If you use the AWS Glue Data Catalog with Athena, you are charged standard Data Catalog rates. (Data Source)
省錢方式
Partitioning
限制 scan data 的數量
Gzip log file
Athena 支援 scan gz file => size 細左會平左
Parquet format
Parquet is columnar
The query in question only references X column, Athena reads only that column and can avoid reading other file.
Analysis aws waflogs from S3
Create an AWS Athena table to query the AWS WAF logs stored in S3.
This allows you to perform SQL-like queries on the log data.
log file path in S3
S3 > Buckets > "Name-Of-Bucket" > AWSLogs/AWS_AC_ID/WAFLogs/cloudfront/Web-ACLs-Name/YYYY/MM/DD/hh/mm/files
- hh: 00~23
- mm: 00, 05, 10 ...
- files: ?.log.gz # 一行一 json
Data Source
data source = metadata (schema) + dataset (CSV, JSON, Parquet ...)
Athena natively supports the "AWS Glue Data Catalog"
$1.00 per 100,000 objects over a million, per month.
An object in the Data Catalog is a table, table version, partition, partition indexes, statistics or database.
$1.00 per million requests over the first million.
Some of the common requests are CreateTable, CreatePartition, GetTable , GetPartitions, and GetColumnStatisticsForTable.
建立 "Workgroups"
左邊 menu > Administration section > Data sources
- S3 - AWS Glue Data Catalog
建立 Workgroup
By default, each account has a primary workgroup and
the default permissions allow all authenticated users access to this workgroup.
The primary workgroup cannot be deleted.
Each workgroup that you create shows saved queries and query history only for queries that ran in it.
Disabling a workgroup prevents queries from running in it, until you enable it.

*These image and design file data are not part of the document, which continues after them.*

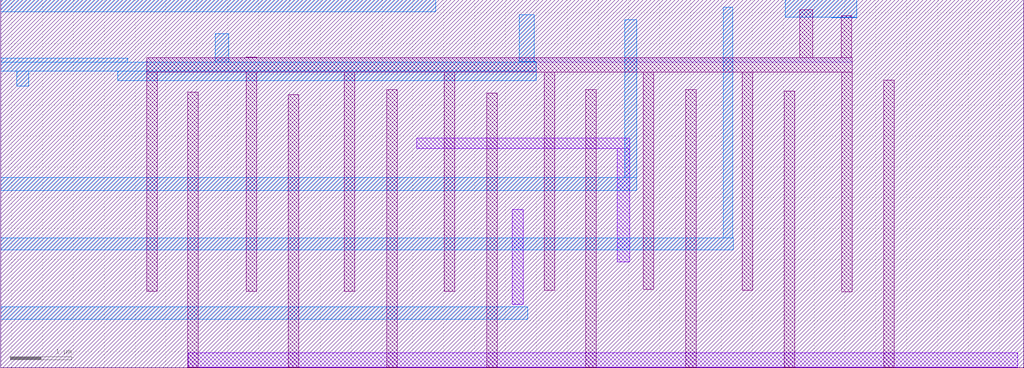
<source format=lef>
VERSION 5.7 ;
  NOWIREEXTENSIONATPIN ON ;
  DIVIDERCHAR "/" ;
  BUSBITCHARS "[]" ;
UNITS
  DATABASE MICRONS 200 ;
END UNITS

LAYER via2
  TYPE CUT ;
END via2

LAYER via
  TYPE CUT ;
END via

LAYER nwell
  TYPE MASTERSLICE ;
END nwell

LAYER via3
  TYPE CUT ;
END via3

LAYER pwell
  TYPE MASTERSLICE ;
END pwell

LAYER via4
  TYPE CUT ;
END via4

LAYER mcon
  TYPE CUT ;
END mcon

LAYER met6
  TYPE ROUTING ;
  WIDTH 0.030000 ;
  SPACING 0.040000 ;
  DIRECTION HORIZONTAL ;
END met6

LAYER met1
  TYPE ROUTING ;
  WIDTH 0.140000 ;
  SPACING 0.140000 ;
  DIRECTION HORIZONTAL ;
END met1

LAYER met3
  TYPE ROUTING ;
  WIDTH 0.300000 ;
  SPACING 0.300000 ;
  DIRECTION HORIZONTAL ;
END met3

LAYER met2
  TYPE ROUTING ;
  WIDTH 0.140000 ;
  SPACING 0.140000 ;
  DIRECTION HORIZONTAL ;
END met2

LAYER met4
  TYPE ROUTING ;
  WIDTH 0.300000 ;
  SPACING 0.300000 ;
  DIRECTION HORIZONTAL ;
END met4

LAYER met5
  TYPE ROUTING ;
  WIDTH 1.600000 ;
  SPACING 1.600000 ;
  DIRECTION HORIZONTAL ;
END met5

LAYER li1
  TYPE ROUTING ;
  WIDTH 0.170000 ;
  SPACING 0.170000 ;
  DIRECTION HORIZONTAL ;
END li1

MACRO sky130_hilas_dac5bit01
  CLASS BLOCK ;
  FOREIGN sky130_hilas_dac5bit01 ;
  ORIGIN -3.820 -5.240 ;
  SIZE 16.580 BY 5.970 ;
  OBS
      LAYER nwell ;
        RECT 6.190 10.200 17.620 10.270 ;
      LAYER li1 ;
        RECT 7.800 10.270 7.970 10.280 ;
        RECT 16.770 10.270 16.980 11.050 ;
        RECT 17.440 10.270 17.610 10.950 ;
        RECT 6.190 10.040 17.620 10.270 ;
        RECT 6.190 6.480 6.360 10.040 ;
        RECT 6.850 5.250 7.020 9.710 ;
        RECT 7.800 6.480 7.970 10.040 ;
        RECT 8.480 5.250 8.650 9.670 ;
        RECT 9.390 6.480 9.560 10.040 ;
        RECT 10.080 5.250 10.250 9.750 ;
        RECT 11.010 6.480 11.180 10.040 ;
        RECT 11.700 5.250 11.870 9.700 ;
        RECT 12.630 6.500 12.800 10.040 ;
        RECT 13.300 5.250 13.470 9.750 ;
        RECT 14.230 6.510 14.400 10.040 ;
        RECT 14.920 5.250 15.090 9.750 ;
        RECT 15.840 6.500 16.010 10.040 ;
        RECT 16.520 5.250 16.690 9.730 ;
        RECT 17.450 6.470 17.620 10.040 ;
        RECT 18.130 5.250 18.300 9.910 ;
      LAYER met1 ;
        RECT 10.560 8.800 14.010 8.970 ;
        RECT 12.110 6.270 12.290 7.810 ;
        RECT 13.810 6.960 14.010 8.800 ;
        RECT 6.860 5.250 20.300 5.480 ;
      LAYER met2 ;
        RECT 3.820 11.020 10.870 11.210 ;
        RECT 3.820 10.200 5.880 10.260 ;
        RECT 7.300 10.200 7.520 10.660 ;
        RECT 12.220 10.210 12.470 10.970 ;
        RECT 12.220 10.200 12.500 10.210 ;
        RECT 3.820 10.050 12.500 10.200 ;
        RECT 4.080 9.810 4.280 10.050 ;
        RECT 5.720 9.900 12.500 10.050 ;
        RECT 13.930 8.330 14.130 10.890 ;
        RECT 3.820 8.120 14.130 8.330 ;
        RECT 15.530 7.350 15.680 11.090 ;
        RECT 16.530 10.930 17.690 11.210 ;
        RECT 17.280 10.920 17.690 10.930 ;
        RECT 3.820 7.150 15.690 7.350 ;
        RECT 3.820 6.030 12.360 6.230 ;
  END
END sky130_hilas_dac5bit01
END LIBRARY


</source>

Queries sent to a disabled workgroup fail, until you enable it again.
Query result configuration (optional)
將 Run 完的 result save 到 S3
i.e.
建立 "Workgroups"
左邊 menu > Administration section > Workgroups
Analytics engine: Athena SQL / Apache Spark
Data usage controls(Per query data usage control)
If the query exceeds the limit, it will be cancelled (Minimum limit is 10 MB)
Partition projection
Automatically adds new partitions as new data is added.
This removes the need for you to manually add partitions by using ALTER TABLE ADD PARTITION.
Usage
0. 選: us-east-1
1. Create DB
Query editor >
CREATE DATABASE waf_logs
2. Create Tables
Define the table schema based on the log format and structure.
Tables DDL statement
https://docs.aws.amazon.com/athena/latest/ug/waf-logs.html
3. 建立並執行 SQL
行完會有 Result
Completed Time in queue: 60 ms Run time: 3.118 sec Data scanned: 52.11 MB
i.e.
# Return records from the last 24 hours
SELECT to_iso8601(from_unixtime(timestamp/1000)) AS time_ISO_8601, httpsourcename, httpsourceid, httprequest FROM waf_logs WHERE from_unixtime(timestamp/1000) > now() - interval '1' day LIMIT 10;
# Search by URL
SELECT to_iso8601(from_unixtime(timestamp/1000)) AS time_ISO_8601, httpsourceid as "CF Distribution", terminatingruleid as "Last issued rule", action as "Action", httprequest.clientip as "Client IP", httprequest.country as "Country", httprequest.uri as "Request URI", httprequest.httpmethod as "Method", httprequest.headers as "Full request header" FROM waf_logs WHERE httprequest.uri like '/stripe%'
WAF log 常用的 fields
i.e.
- "timestamp": 1700694004928
- "terminatingRuleId": "AWS-AWSManagedRulesAnonymousIpList"
- "terminatingRuleType": "MANAGED_RULE_GROUP"
- "action": "BLOCK"
- "httpSourceId": "CF 的 Distributions 名"
httpRequest # client info 的 json
- clientIp
- country
- headers
- uri
- httpMethod
- requestId # httprequest.requestId
Athena create saved query
* You cannot change the workgroup or database to which the query belongs.
Above the query editor window, on the tab for the query, choose the three vertical dots, and then choose Save as.